Table 1. Comparison of salinity values (psu) in upper, middle, and bottom waters during the closing and opening periods of the NRE.
Water quality exhibited significant differences in DO, TN and conductivity values between CP and OP, whereas other water quality variables (water temperature, BOD and TP) did not change (Supplementary Table S4). Specifically, DO values were significantly different at site B (P= 0.029) and TN from sites B to E (B: P = 0.001; C: P = 0.001; D: P = 0.001; E: P = 0.001).
A noticeable difference in conductivity, indicative of salinity inflow, was observed in the OP. Conductivity increased significantly at sites A and C (A: P = 0.001; B: P = 0.017; C: P = 0.017). Although water temperature and BOD showed no statistically significant differences, they remained relatively lower than those of CP. DO, which was closely related to water temperature, exhibited an inverse relationship and tended to increase in OP.
3.2 Clustering of data on fish individuals according to ecological characteristics
Based on the fish data, the best SOM model consisted of 54 output neurones arranged in nine rows and six columns, and the training results were satisfactory (quantization error, 0.982; topographic error, 0.043) (Figure 2). The U-matrix generated from the trained model provided five clusters (Figure 2B). The map characteristics were determined by comparing the changing patterns of the input variables on the map (Supplementary Figure S2). Each cluster was divided into five sample sets according to the ecological characteristics: freshwater (benthopelagic) (cluster 1: upper left; blue), marine (cluster 2: lower left; sky-blue), freshwater (demersal) (cluster 3: middle left; green), non-indigenous (cluster 4: lower right; orange) and brackish (cluster 5: upper right; red) segments (Figure 2A; Supplementary Figure S2).
Examination of the distribution characteristics of each cluster revealed that freshwater species were primarily found in the middle and upper parts of the NRE sites (Figure 3). Non-indigenous species were distributed in the middle, whereas brackish species were mainly found in the seawater and the upper parts of the NRE sites (Figure 3). Marine species were predominantly distributed at sites A and B, adjacent to the seawater, with some being present even in the upper part of the NRE (site F) (Figure 3). When analyzing the monthly frequency of fish collected for each cluster, freshwater species were mainly collected in October, whereas non-indigenous species were predominantly observed from September to November (Figure 4). Brackish species were predominantly collected in July, while marine species were mainly collected in November (Figure 4).
Figure 3. Distribution of individual fish SOM data in terms of spatial changes. (A) denotes the seawater study site, and (B–F) are the study sites based on their distances from the NRE. Each colour represents the concentrated clustering proportion corresponding to the species type. Blue, freshwater (benthopelagic); green, freshwater (demersal); orange, non-indigenous; red, brackish; sky blue, marine.
Figure 4. Monthly distribution of individual fish data based on the self-organising map analysis. (A) freshwater (benthopelagic); (B) freshwater (demersal); (C) non-indigenous; (D) brackish; (E) marine.

Provided information:
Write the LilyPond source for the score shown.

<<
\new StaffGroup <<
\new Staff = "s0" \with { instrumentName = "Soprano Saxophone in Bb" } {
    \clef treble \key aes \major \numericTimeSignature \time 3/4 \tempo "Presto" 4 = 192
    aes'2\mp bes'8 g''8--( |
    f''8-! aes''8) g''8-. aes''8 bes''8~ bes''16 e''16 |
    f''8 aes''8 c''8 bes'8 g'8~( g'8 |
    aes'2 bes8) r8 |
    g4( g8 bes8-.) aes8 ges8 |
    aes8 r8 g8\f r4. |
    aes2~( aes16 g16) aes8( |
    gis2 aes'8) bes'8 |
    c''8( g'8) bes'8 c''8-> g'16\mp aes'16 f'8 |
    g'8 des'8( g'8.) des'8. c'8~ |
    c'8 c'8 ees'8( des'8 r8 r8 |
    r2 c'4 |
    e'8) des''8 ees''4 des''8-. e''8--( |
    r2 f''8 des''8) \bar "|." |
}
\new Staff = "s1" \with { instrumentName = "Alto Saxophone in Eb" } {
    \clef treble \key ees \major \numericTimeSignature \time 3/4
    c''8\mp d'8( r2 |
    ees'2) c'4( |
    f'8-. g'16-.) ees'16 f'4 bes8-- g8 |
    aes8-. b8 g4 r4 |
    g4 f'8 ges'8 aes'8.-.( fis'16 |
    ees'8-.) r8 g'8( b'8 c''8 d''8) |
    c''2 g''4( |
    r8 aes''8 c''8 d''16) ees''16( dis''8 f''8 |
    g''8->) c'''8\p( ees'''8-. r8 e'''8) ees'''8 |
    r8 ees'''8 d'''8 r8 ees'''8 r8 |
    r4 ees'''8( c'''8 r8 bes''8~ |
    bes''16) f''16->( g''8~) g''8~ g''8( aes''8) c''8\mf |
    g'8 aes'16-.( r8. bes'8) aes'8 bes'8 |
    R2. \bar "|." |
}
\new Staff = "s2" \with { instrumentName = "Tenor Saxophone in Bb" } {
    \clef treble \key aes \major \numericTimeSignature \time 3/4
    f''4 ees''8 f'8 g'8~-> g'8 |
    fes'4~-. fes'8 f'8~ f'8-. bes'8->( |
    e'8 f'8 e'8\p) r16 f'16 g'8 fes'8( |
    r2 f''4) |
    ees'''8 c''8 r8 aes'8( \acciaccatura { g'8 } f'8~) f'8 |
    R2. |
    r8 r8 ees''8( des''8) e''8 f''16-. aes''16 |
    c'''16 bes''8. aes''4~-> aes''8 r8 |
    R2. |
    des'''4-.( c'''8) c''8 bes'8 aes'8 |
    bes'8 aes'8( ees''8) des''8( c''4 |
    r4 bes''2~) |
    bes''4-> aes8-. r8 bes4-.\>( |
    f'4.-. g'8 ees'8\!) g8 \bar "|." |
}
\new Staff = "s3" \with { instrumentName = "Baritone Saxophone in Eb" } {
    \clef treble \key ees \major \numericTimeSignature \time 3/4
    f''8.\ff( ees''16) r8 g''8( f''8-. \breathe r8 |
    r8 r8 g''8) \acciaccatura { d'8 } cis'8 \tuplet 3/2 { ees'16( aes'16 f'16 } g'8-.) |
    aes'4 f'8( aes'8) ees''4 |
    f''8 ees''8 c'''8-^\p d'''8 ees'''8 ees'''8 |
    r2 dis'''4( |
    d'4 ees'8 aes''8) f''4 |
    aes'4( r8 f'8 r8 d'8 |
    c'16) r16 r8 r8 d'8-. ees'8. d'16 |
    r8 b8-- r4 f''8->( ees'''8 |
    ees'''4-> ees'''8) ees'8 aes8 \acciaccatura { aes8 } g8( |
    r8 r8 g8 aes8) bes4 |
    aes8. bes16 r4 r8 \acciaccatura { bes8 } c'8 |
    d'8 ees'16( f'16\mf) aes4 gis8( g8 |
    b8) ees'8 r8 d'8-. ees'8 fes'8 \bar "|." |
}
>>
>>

Task prompt:
Carry on the passage on NRE water quality and fish clustering from its final sentence, continuing in the same style.

Final answer:
3.3 Clustering of the study sites CP and OP in NRE
When comparing the collected fish frequency of each cluster in CP and OP, we observed changes in the distribution pattern following re-opening (Figure 5). Freshwater (benthopelagic) species were distributed only at sites D, E and F during CP but occurred at all freshwater sites (B-F) during OP. In CP, freshwater (demersal) species were distributed from site C to site F. However, in OP, these species were primarily found at sites E and F (Figure 5). Non-indigenous species, dominant at sites B and D (> 50% in CP), were concentrated at site D in OP. Brackish species, initially distributed from the middle part (site C) to the end part (site F) during CP, primarily inhabited the middle area (site D) during OP. Marine species, predominantly distributed in saltwater areas (site A), showed an expanded distribution range to include freshwater areas E during OP. When comparing the abundance of fish species to each ecological characteristic in CP and OP, the contribution of brackish species tended to increase during OP, while other species showed a decreasing tendency (Figure 5). Overall, the abundance of both freshwater and marine species decreased in OP. The abundances of the non-indigenous species M. salmoides and L. macrochirus the abundance tended to decrease in the OP, whereas Erythroculter erythropterus showed increased abundance at sites B and C. Anguilla japonica, a brackish species, was concentrated at sites C and D during OP and showed increasing abundance. Plecoglossus altivelis, not collected in CP, occurred from sites C to F during OP. The distribution area of Rhinogobius giurinus expanded from sites B to F during OP, and abundance also increased (Table 2).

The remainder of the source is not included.